Inslee’s new relief funds come from a pool of federal CARES Act money that is not tied to restrictions on immigration status, according to Mike Faulk, a spokesman for the governor.
The $40 million Immigrant Relief Fund will distribute $1,000 grants per individual, up to $3,000 per family, beginning in October and running through December, according to Faulk and a request for proposals from nonprofits wanting to administer the fund.
“We have to ensure that no one in our state is left behind as we fight this pandemic,” Inslee said in a statement as he announced the $40 million fund. “COVID-19 doesn’t care what your immigration status is. We must support every family affected by the virus, especially those who lack the necessary means to quarantine or isolate and prevent further spread.”
A large coalition of immigrant advocates had pushed for $100 million, but members nevertheless declared themselves pleased.
“We’re really excited,” said Robin Engle, a spokeswoman for OneAmerica, a member of the coalition.

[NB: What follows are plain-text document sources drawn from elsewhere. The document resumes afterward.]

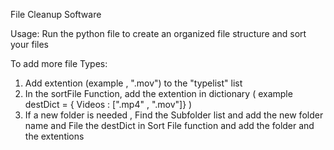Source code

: File Cleanup Software

Usage:
  Run the python file to create an organized file structure and sort your files

To add more file Types: 
  1. Add extention (example , ".mov") to the "typelist" list
  2. In the sortFile Function, add the extention in dictionary (  example  destDict = { Videos : [".mp4" , ".mov"]}   )
  3. If a new folder is needed , Find the Subfolder list and add the new folder name and File the destDict in Sort File function and add the folder and the extentions

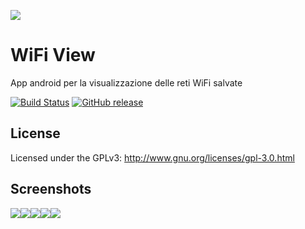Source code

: ![](https://s26.postimg.org/lljyomruh/icon.png)

# WiFi View
App android per la visualizzazione delle reti WiFi salvate

[![Build Status][travis-image]][travis-url] [![GitHub release][version-image]][version-url]

## License
Licensed under the GPLv3: http://www.gnu.org/licenses/gpl-3.0.html

## Screenshots
![](https://s26.postimg.org/n202kik55/File1.png)![](https://s26.postimg.org/dy1nk2ik9/File2.png)![](https://s26.postimg.org/vljgi9shl/File3.png)![](https://s26.postimg.org/3zgoxl94p/File4.png)![](https://s26.postimg.org/qdyddtbw9/File5.png)

<!-- Markdown link & img dfn's -->
[travis-image]: https://travis-ci.org/Fast0n/WifiView.svg?branch=master
[travis-url]: https://travis-ci.org/Fast0n/WifiView

[version-image]: https://img.shields.io/github/release/fast0n/WifiView.svg?style=flat-square
[version-url]: https://github.com/fast0n/WifiView/releases/latest
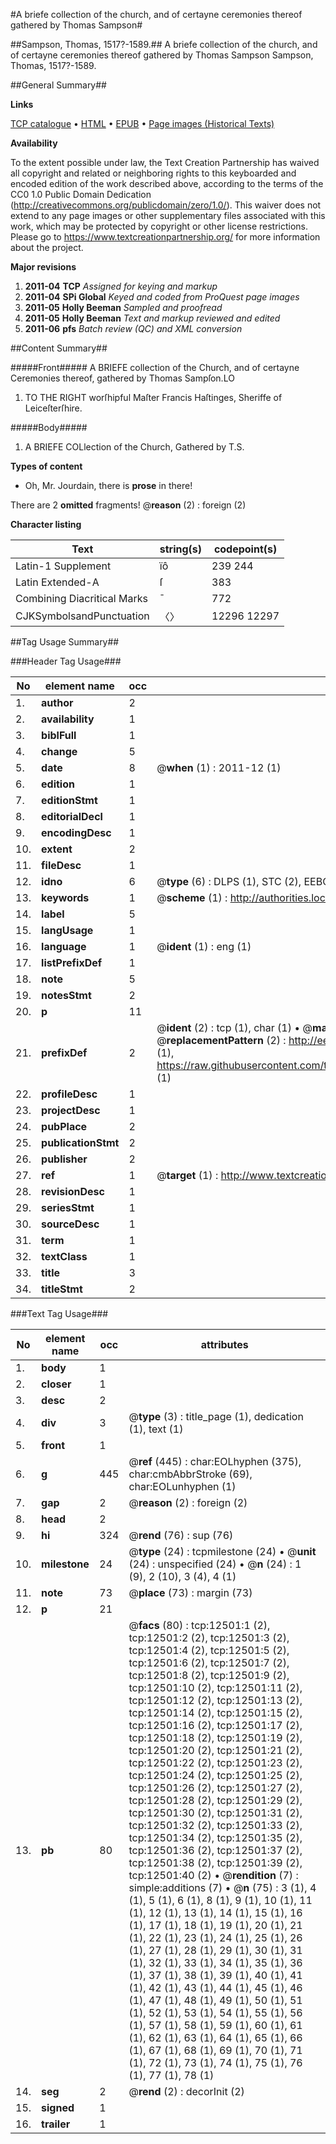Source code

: #A briefe collection of the church, and of certayne ceremonies thereof gathered by Thomas Sampson#

##Sampson, Thomas, 1517?-1589.##
A briefe collection of the church, and of certayne ceremonies thereof gathered by Thomas Sampson
Sampson, Thomas, 1517?-1589.

##General Summary##

**Links**

[TCP catalogue](http://www.ota.ox.ac.uk/tcp/)  • 
[HTML](http://tei.it.ox.ac.uk/tcp/Texts-HTML/free/A11/A11429.html)  • 
[EPUB](http://tei.it.ox.ac.uk/tcp/Texts-EPUB/free/A11/A11429.epub) • 
[Page images (Historical Texts)](https://historicaltexts.jisc.ac.uk/eebo-99847465e)

**Availability**

To the extent possible under law, the Text Creation Partnership has waived all copyright and related or neighboring rights to this keyboarded and encoded edition of the work described above, according to the terms of the CC0 1.0 Public Domain Dedication (http://creativecommons.org/publicdomain/zero/1.0/). This waiver does not extend to any page images or other supplementary files associated with this work, which may be protected by copyright or other license restrictions. Please go to https://www.textcreationpartnership.org/ for more information about the project.

**Major revisions**

1. __2011-04__ __TCP__ *Assigned for keying and markup*
1. __2011-04__ __SPi Global__ *Keyed and coded from ProQuest page images*
1. __2011-05__ __Holly Beeman__ *Sampled and proofread*
1. __2011-05__ __Holly Beeman__ *Text and markup reviewed and edited*
1. __2011-06__ __pfs__ *Batch review (QC) and XML conversion*

##Content Summary##

#####Front#####
A BRIEFE collection of the Church, and of certayne Ceremonies thereof, gathered by Thomas Sampſon.LO
1. TO THE RIGHT worſhipful Maſter Francis Haſtinges, Sheriffe of Leiceſterſhire.

#####Body#####

1. A BRIEFE COLlection of the Church, Gathered by T.S.

**Types of content**

  * Oh, Mr. Jourdain, there is **prose** in there!

There are 2 **omitted** fragments! 
 @__reason__ (2) : foreign (2)

**Character listing**


|Text|string(s)|codepoint(s)|
|---|---|---|
|Latin-1 Supplement|ïô|239 244|
|Latin Extended-A|ſ|383|
|Combining             Diacritical Marks|̄|772|
|CJKSymbolsandPunctuation|〈〉|12296 12297|

##Tag Usage Summary##

###Header Tag Usage###

|No|element name|occ|attributes|
|---|---|---|---|
|1.|__author__|2||
|2.|__availability__|1||
|3.|__biblFull__|1||
|4.|__change__|5||
|5.|__date__|8| @__when__ (1) : 2011-12 (1)|
|6.|__edition__|1||
|7.|__editionStmt__|1||
|8.|__editorialDecl__|1||
|9.|__encodingDesc__|1||
|10.|__extent__|2||
|11.|__fileDesc__|1||
|12.|__idno__|6| @__type__ (6) : DLPS (1), STC (2), EEBO-CITATION (1), PROQUEST (1), VID (1)|
|13.|__keywords__|1| @__scheme__ (1) : http://authorities.loc.gov/ (1)|
|14.|__label__|5||
|15.|__langUsage__|1||
|16.|__language__|1| @__ident__ (1) : eng (1)|
|17.|__listPrefixDef__|1||
|18.|__note__|5||
|19.|__notesStmt__|2||
|20.|__p__|11||
|21.|__prefixDef__|2| @__ident__ (2) : tcp (1), char (1)  •  @__matchPattern__ (2) : ([0-9\-]+):([0-9IVX]+) (1), (.+) (1)  •  @__replacementPattern__ (2) : http://eebo.chadwyck.com/downloadtiff?vid=$1&page=$2 (1), https://raw.githubusercontent.com/textcreationpartnership/Texts/master/tcpchars.xml#$1 (1)|
|22.|__profileDesc__|1||
|23.|__projectDesc__|1||
|24.|__pubPlace__|2||
|25.|__publicationStmt__|2||
|26.|__publisher__|2||
|27.|__ref__|1| @__target__ (1) : http://www.textcreationpartnership.org/docs/. (1)|
|28.|__revisionDesc__|1||
|29.|__seriesStmt__|1||
|30.|__sourceDesc__|1||
|31.|__term__|1||
|32.|__textClass__|1||
|33.|__title__|3||
|34.|__titleStmt__|2||


###Text Tag Usage###

|No|element name|occ|attributes|
|---|---|---|---|
|1.|__body__|1||
|2.|__closer__|1||
|3.|__desc__|2||
|4.|__div__|3| @__type__ (3) : title_page (1), dedication (1), text (1)|
|5.|__front__|1||
|6.|__g__|445| @__ref__ (445) : char:EOLhyphen (375), char:cmbAbbrStroke (69), char:EOLunhyphen (1)|
|7.|__gap__|2| @__reason__ (2) : foreign (2)|
|8.|__head__|2||
|9.|__hi__|324| @__rend__ (76) : sup (76)|
|10.|__milestone__|24| @__type__ (24) : tcpmilestone (24)  •  @__unit__ (24) : unspecified (24)  •  @__n__ (24) : 1 (9), 2 (10), 3 (4), 4 (1)|
|11.|__note__|73| @__place__ (73) : margin (73)|
|12.|__p__|21||
|13.|__pb__|80| @__facs__ (80) : tcp:12501:1 (2), tcp:12501:2 (2), tcp:12501:3 (2), tcp:12501:4 (2), tcp:12501:5 (2), tcp:12501:6 (2), tcp:12501:7 (2), tcp:12501:8 (2), tcp:12501:9 (2), tcp:12501:10 (2), tcp:12501:11 (2), tcp:12501:12 (2), tcp:12501:13 (2), tcp:12501:14 (2), tcp:12501:15 (2), tcp:12501:16 (2), tcp:12501:17 (2), tcp:12501:18 (2), tcp:12501:19 (2), tcp:12501:20 (2), tcp:12501:21 (2), tcp:12501:22 (2), tcp:12501:23 (2), tcp:12501:24 (2), tcp:12501:25 (2), tcp:12501:26 (2), tcp:12501:27 (2), tcp:12501:28 (2), tcp:12501:29 (2), tcp:12501:30 (2), tcp:12501:31 (2), tcp:12501:32 (2), tcp:12501:33 (2), tcp:12501:34 (2), tcp:12501:35 (2), tcp:12501:36 (2), tcp:12501:37 (2), tcp:12501:38 (2), tcp:12501:39 (2), tcp:12501:40 (2)  •  @__rendition__ (7) : simple:additions (7)  •  @__n__ (75) : 3 (1), 4 (1), 5 (1), 6 (1), 8 (1), 9 (1), 10 (1), 11 (1), 12 (1), 13 (1), 14 (1), 15 (1), 16 (1), 17 (1), 18 (1), 19 (1), 20 (1), 21 (1), 22 (1), 23 (1), 24 (1), 25 (1), 26 (1), 27 (1), 28 (1), 29 (1), 30 (1), 31 (1), 32 (1), 33 (1), 34 (1), 35 (1), 36 (1), 37 (1), 38 (1), 39 (1), 40 (1), 41 (1), 42 (1), 43 (1), 44 (1), 45 (1), 46 (1), 47 (1), 48 (1), 49 (1), 50 (1), 51 (1), 52 (1), 53 (1), 54 (1), 55 (1), 56 (1), 57 (1), 58 (1), 59 (1), 60 (1), 61 (1), 62 (1), 63 (1), 64 (1), 65 (1), 66 (1), 67 (1), 68 (1), 69 (1), 70 (1), 71 (1), 72 (1), 73 (1), 74 (1), 75 (1), 76 (1), 77 (1), 78 (1)|
|14.|__seg__|2| @__rend__ (2) : decorInit (2)|
|15.|__signed__|1||
|16.|__trailer__|1||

One thousand dollars can help someone repair a car, pay rent or buy food, she said.
At the same time, Engle said, the fund is not enough to deal with all the need. An estimated 229,000 undocumented immigrants live in Washington, she pointed out, referring to figures from the Migration Policy Institute.
“We kind of see it as a down payment,” said Paúl Quiñonez Figueroa, an organizer with the Washington Dream Coalition, also involved in talks with Inslee’s office. He said he’s hoping that the state will allocate additional funds when the $40 million runs out in December. By that time, the Legislature will be in session, and he expects its members to weigh in.
For the past few months, the Dream Coalition has been distributing its own fund for undocumented immigrants. It raised $6 million from various donors, including foundations and an anonymous tech executive, and so far has given away half the amount to 3,500 individuals, Quiñonez Figueroa said.
Other organizations have also stepped in. Mercy Corps Northwest has given out more than $120,000 in grants to 24 undocumented immigrants around the Puget Sound who own businesses but couldn’t get a Paycheck Protection loan. They include two immigrants who run cleaning companies and one who has a catering business.
Organizations who work with undocumented immigrants say they have been hearing stories of distress from restaurant workers, child-care staffers and housekeepers, among others. One mother of three children, ages 1, 4 and 6, lost her restaurant job and was homeless. She called in to a hotline run by the Washington Immigrant Solidarity Network (1-844-724-3737) — originally set up to report immigration raids but now offering referrals for COVID relief — looking for the safest place in King County to sleep outdoors.
Rent and utility bills keep piling up, said two undocumented immigrants in Pacific County interviewed by The Seattle Times recently. Both are mothers of six.
One was laid off from a marijuana industry job in February and looked for months for a new job. She had just started working again at a crab-processing plant. She owed two months of rent and utility payments, which her landlord had covered.
The landlord was understanding but “it still stresses me out,” she said, speaking in Spanish through an interpreter. One day, she said, she would have to pay it all.